Microsoft has updated the configuration file a number of times since it released ExBPA. In the first month following the release of ExBPA, for example, Microsoft released four new versions of the exbpa.config.xml file on the ExBPA Web update site. Besides offering evidence of update frequency, the updated releases reveal the type of updates that Microsoft has made. Table 1 lists recent updated versions of the configuration file and a brief description of the nature of the update. Although the flurry of update activity in the weeks following the tool's initial release isn't surprising, such activity nonetheless demonstrates Microsoft's commitment to keeping the ExBPA configuration file updated and also the relative ease with which you can apply the enhancements in the updates.

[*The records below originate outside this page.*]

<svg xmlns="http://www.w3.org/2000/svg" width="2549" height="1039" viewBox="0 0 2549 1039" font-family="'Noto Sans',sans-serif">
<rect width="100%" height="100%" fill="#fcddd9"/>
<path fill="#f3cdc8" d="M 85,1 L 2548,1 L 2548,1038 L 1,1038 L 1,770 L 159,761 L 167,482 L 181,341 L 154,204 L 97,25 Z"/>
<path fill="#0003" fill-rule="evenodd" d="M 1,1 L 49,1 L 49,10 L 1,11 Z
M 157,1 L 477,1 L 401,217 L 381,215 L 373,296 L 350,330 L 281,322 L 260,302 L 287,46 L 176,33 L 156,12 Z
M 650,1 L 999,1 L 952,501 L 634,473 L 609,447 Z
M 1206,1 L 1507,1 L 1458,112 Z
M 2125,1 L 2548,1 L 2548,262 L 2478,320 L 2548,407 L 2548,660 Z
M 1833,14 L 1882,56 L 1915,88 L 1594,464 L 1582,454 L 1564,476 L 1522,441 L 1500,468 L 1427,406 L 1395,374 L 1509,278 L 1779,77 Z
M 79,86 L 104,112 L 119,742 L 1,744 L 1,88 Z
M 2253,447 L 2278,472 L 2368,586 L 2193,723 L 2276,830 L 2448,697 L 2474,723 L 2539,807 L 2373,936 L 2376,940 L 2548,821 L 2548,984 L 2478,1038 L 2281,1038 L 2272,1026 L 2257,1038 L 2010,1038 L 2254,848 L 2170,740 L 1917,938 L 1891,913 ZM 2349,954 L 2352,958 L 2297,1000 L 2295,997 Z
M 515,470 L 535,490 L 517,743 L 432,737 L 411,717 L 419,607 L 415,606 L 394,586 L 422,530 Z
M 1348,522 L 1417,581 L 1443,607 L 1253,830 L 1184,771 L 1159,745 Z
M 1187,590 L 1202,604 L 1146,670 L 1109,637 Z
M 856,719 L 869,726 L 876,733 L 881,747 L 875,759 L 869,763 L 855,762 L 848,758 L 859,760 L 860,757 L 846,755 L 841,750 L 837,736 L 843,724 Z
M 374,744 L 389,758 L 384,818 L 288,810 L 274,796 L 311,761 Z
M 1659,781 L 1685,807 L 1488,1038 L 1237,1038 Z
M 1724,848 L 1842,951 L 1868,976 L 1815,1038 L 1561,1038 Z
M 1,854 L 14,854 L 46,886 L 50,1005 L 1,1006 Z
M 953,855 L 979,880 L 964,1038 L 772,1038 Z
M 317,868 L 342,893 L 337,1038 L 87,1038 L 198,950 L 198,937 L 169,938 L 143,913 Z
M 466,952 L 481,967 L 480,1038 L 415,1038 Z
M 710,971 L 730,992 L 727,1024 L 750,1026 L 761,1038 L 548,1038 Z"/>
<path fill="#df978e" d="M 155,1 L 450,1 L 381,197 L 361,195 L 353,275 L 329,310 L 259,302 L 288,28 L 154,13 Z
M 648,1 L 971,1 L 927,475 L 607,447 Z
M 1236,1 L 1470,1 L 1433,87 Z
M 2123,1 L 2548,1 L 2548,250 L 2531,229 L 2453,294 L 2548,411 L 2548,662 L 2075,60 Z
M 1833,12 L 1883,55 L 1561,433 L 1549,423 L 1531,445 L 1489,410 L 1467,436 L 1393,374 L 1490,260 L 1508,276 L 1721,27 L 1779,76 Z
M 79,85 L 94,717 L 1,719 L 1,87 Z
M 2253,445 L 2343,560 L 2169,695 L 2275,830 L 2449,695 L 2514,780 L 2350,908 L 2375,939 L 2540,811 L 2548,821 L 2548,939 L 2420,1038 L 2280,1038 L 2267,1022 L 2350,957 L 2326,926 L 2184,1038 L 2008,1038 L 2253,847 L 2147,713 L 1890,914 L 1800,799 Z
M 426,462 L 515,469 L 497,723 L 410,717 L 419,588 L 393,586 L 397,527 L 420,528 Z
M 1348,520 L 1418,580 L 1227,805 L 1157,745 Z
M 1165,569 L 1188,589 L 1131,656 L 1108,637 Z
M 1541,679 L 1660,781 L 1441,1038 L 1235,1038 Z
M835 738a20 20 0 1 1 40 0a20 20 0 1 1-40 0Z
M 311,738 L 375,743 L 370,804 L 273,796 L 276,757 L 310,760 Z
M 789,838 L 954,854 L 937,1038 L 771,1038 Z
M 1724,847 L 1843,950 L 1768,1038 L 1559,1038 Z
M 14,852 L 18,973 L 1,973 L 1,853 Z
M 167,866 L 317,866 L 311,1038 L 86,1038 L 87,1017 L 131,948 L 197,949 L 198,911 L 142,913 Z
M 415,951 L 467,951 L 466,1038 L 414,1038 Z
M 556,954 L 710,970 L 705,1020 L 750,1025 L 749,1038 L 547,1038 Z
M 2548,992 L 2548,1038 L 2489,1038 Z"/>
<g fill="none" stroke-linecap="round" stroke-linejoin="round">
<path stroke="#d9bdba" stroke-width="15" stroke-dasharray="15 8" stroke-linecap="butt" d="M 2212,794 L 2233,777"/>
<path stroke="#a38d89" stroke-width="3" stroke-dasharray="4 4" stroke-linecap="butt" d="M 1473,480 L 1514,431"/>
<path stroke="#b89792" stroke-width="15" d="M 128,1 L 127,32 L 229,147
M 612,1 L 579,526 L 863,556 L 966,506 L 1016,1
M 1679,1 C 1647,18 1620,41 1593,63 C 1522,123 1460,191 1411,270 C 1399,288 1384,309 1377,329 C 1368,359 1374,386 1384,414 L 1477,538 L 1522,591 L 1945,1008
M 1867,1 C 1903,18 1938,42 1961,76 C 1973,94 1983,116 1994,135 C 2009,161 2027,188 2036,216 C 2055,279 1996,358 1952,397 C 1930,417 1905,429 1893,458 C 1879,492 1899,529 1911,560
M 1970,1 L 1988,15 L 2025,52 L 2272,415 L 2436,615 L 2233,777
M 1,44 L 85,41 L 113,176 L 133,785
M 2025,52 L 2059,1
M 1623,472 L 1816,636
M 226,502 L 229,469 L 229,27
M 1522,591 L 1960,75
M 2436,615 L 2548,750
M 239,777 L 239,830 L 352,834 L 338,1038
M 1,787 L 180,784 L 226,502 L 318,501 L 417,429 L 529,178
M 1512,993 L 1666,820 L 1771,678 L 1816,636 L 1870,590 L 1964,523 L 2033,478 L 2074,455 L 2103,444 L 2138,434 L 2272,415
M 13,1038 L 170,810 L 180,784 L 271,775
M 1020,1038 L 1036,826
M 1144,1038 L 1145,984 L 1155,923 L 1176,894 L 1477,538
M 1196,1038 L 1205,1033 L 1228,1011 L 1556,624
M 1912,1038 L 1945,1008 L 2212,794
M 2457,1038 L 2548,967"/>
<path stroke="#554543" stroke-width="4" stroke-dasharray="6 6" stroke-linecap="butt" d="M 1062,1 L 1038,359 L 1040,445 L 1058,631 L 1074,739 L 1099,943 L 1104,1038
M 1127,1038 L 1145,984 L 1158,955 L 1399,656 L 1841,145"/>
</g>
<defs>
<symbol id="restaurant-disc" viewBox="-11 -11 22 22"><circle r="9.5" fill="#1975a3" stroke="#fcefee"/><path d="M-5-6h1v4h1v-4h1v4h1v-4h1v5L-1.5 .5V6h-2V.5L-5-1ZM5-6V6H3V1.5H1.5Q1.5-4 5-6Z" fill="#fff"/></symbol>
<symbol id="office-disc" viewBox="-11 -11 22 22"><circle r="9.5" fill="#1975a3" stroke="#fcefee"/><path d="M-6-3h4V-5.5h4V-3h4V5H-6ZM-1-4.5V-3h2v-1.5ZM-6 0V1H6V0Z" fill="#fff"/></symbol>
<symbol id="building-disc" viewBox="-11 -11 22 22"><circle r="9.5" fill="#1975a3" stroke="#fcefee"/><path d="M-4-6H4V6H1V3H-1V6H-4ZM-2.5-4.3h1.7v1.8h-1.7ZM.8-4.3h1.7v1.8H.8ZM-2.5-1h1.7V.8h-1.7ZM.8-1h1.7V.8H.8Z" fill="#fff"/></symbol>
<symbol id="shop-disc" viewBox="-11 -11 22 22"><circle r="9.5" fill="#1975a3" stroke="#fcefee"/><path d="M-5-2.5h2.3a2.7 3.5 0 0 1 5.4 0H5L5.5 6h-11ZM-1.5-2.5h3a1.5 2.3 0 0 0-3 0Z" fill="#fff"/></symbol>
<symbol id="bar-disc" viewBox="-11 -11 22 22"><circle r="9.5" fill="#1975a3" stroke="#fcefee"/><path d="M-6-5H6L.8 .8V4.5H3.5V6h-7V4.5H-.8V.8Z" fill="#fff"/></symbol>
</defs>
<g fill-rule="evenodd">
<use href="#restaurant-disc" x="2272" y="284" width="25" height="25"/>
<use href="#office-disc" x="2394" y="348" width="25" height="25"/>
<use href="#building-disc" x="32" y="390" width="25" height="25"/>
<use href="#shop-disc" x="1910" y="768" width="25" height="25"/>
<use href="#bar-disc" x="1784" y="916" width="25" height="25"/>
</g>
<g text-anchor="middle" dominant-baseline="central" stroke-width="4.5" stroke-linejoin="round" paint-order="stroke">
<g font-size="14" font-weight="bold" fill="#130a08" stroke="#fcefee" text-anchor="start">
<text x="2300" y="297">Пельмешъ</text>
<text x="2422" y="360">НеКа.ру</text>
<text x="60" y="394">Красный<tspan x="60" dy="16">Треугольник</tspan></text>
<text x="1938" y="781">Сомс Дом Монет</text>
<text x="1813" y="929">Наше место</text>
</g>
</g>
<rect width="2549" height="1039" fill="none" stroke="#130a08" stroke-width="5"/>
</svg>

Microsoft recently shipped version 1.1, the most recent version of ExBPA. ExBPA 1.1 provides a direct in-place upgrade from ExBPA 1.0 and includes a number of improvements, mostly related to usability. For example, in ExBPA 1.1, you can define the directory in which ExBPA will place output XML files and assign to a particular scan operation a label that's included in the output XML file. Mailbox counts—which originally used domain controllers (DCs)—now use the Global Catalog (GC) server, which makes such counts more accurate. Furthermore, ExBPA validates user credentials (if they're supplied) at start-up instead of when the first scan is executed.
ExBPA 1.1 includes the most recent exbpa.config.xml and exbpa.chm files. In addition, during the update checking process at ExBPA start-up, ExBPA now checks for new binaries as well as new configuration files. If ExBPA detects new binaries, it can automatically download them and perform an in-place upgrade of the tool. The ExBPA main screen provides a new Cancel this check option, which you can select to avoid this update check. Additionally, Microsoft has updated and reworded much of the text in the ExBPA interface and the various rules files to simplify the user experience.
A Best-Practices Package
ExBPA doesn't automatically solve problems, but it does help you identify them—with the aid of its configuration files and regularly updated best-practices database. As knowledge and best practices evolve for Exchange operations, it's comforting to know that Microsoft has conveniently packaged this knowledge so that you can put it to work in your Exchange environment to highlight potential problems. ExBPA spans a wide gamut of Exchange configuration areas and will probably highlight issues in most production Exchange environments. Even if you're supremely confident that your Exchange environment is optimally configured, you have nothing to lose from running ExBPA against your systems and very likely much to gain.